I have been in a five-day slump. 21st birthdays have a terrible comedown. Oh, don't take it that way--no, I haven't been hungover for five days straight, because hey! You can't get a hangover if you stay drunk! Just kidding, that's not true at all. Well, it's true, in theory, but I have not yet adopted it as my personal philosophy. In fact, I woke up Monday morning fresh-faced and ready for the day. Because that's what champions do. And I am a champion.
No, mostly I'm in a funk that's akin to the one most people settle into after New Year's, or Christmas. Some people also characterize that feeling as a relief. Tomato, tomatoe. But after all the excitement of Easter and the 7 lb. ham, and then my birthday and my patron Mr. Bill...well, what's a girl to do? I'll tell you what this girl does--she lets a pile of birthday cards, confetti, party favors, a pink and black feathered 21 tiara and a wineglass that says It's 5 o' clock Somewhere! take up permanent residence on the majority of her desk. More birthday presents and wrapping paper have moved onto cozy chair, forming a festive tangle of celebration and sadness. Laundry has been left to pile up, dishes are not done, and books are read at only a third of the normal speed. Work-outs are detested more than usual. Progress on a variety of essays has slowed to a crawl...instead of being productive, I choose to sit in the library and stare sullenly at the wall, eating candy and writing a sentence an hour.
Sidenote: the majority of the gifts I received were centered around candy. What does this say about me? Did I turn 6 or 21? I don't care. I will never stop eating peach rings, gummy sharks, and Reese's Pieces. Because those three things (and beer, thanks Ben Franklin) are proof that God loves us and wants us to be happy.
But really, what's a girl do to? I can tell that I need to get my act together, even though I am shrouded in a post-birthday fog. Letting relics of fun gone by languish in my room while I mope around, wishing I could turn 21 everyday, is no way to live. Or at least I'm pretty sure it isn't. I have not yet found any conclusive evidence on what an appropriate way to conduct oneself is, so the subject is open for interpretation. However, I need a quick-fix solution, and I need it yesterday. Reason one: my parents are coming. I can't let them think I have completely lost all ability to function normally.

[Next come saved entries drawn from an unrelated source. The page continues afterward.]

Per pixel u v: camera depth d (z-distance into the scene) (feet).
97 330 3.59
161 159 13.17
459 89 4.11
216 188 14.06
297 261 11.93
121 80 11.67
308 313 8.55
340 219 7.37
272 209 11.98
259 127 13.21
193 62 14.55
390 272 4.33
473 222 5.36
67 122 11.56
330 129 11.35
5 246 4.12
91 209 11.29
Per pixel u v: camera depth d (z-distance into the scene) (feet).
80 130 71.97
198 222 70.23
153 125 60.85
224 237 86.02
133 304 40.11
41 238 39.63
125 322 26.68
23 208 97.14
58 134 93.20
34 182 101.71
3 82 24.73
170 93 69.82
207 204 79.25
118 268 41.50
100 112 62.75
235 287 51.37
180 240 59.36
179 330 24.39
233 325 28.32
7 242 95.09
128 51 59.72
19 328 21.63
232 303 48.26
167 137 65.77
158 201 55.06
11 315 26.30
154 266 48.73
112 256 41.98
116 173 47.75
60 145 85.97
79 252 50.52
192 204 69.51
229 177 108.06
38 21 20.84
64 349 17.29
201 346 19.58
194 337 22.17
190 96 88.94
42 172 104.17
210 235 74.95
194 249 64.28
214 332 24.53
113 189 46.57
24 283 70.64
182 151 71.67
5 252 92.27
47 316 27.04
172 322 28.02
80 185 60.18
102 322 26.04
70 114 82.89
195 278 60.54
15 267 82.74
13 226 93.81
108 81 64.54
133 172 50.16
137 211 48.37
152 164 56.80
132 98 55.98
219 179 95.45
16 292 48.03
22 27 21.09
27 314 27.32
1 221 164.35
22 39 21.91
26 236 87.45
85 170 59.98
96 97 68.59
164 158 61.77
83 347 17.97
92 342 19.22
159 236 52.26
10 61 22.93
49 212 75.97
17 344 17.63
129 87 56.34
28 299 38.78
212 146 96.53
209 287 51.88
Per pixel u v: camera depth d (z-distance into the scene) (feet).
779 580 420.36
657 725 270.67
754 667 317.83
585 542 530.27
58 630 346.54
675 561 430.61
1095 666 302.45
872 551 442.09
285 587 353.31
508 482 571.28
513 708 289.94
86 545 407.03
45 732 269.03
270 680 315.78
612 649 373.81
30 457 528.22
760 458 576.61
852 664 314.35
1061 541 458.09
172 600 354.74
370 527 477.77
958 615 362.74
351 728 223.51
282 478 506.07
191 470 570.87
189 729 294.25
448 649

I've been doing so well! Reason two: finals are coming. You have to start strong going into this hell week, because soon enough your brain will be crying. Reason three: I have to move out, fly home, then go to Italy. I know it sounds really rough, and that's because it is.
So here's my game plan: Clean house. Literally and figuratively. I actually need to whip the funhouse into shape, because one, it's a mess, and two, I tend to feel far worse slacking off in an environment that looks like my sister could be the main resident in. I also need to get my head back in the game--it will involve a lengthy pep talk that will at one point have me begging for mercy from myself. I am ruthless, but effective. Then I will have to take my enormous candy box* and apportion it into many different ziplock bags, so I only take one bag at a time and stop consuming unholy amounts of refined sugar. Finally, I will go the library and sit in an all wood stall, under terrible florescent lighting, and summon every shred of will power I have to finish my three final essays. Why is it necessary to to lock myself in a wooden stall with terrible lighting? Because I am a magnificent procrastinator. It's a gift...just kidding, it's a curse.
I feel certain that after this whirlwind of self-improvement I'll be back to my normal, bucolic self. If I'm not, I'll have to resort to more extreme measures. I'm not sure what those are yet, although the thought makes me involuntarily shudder. I will be making this work.
*Shout out to my dear friend Lindsay, who knows me so well that she buried the aforementioned wine glass in a clear box of candy, then told me she thought I couldn't eat it all in one day. Challenge accepted.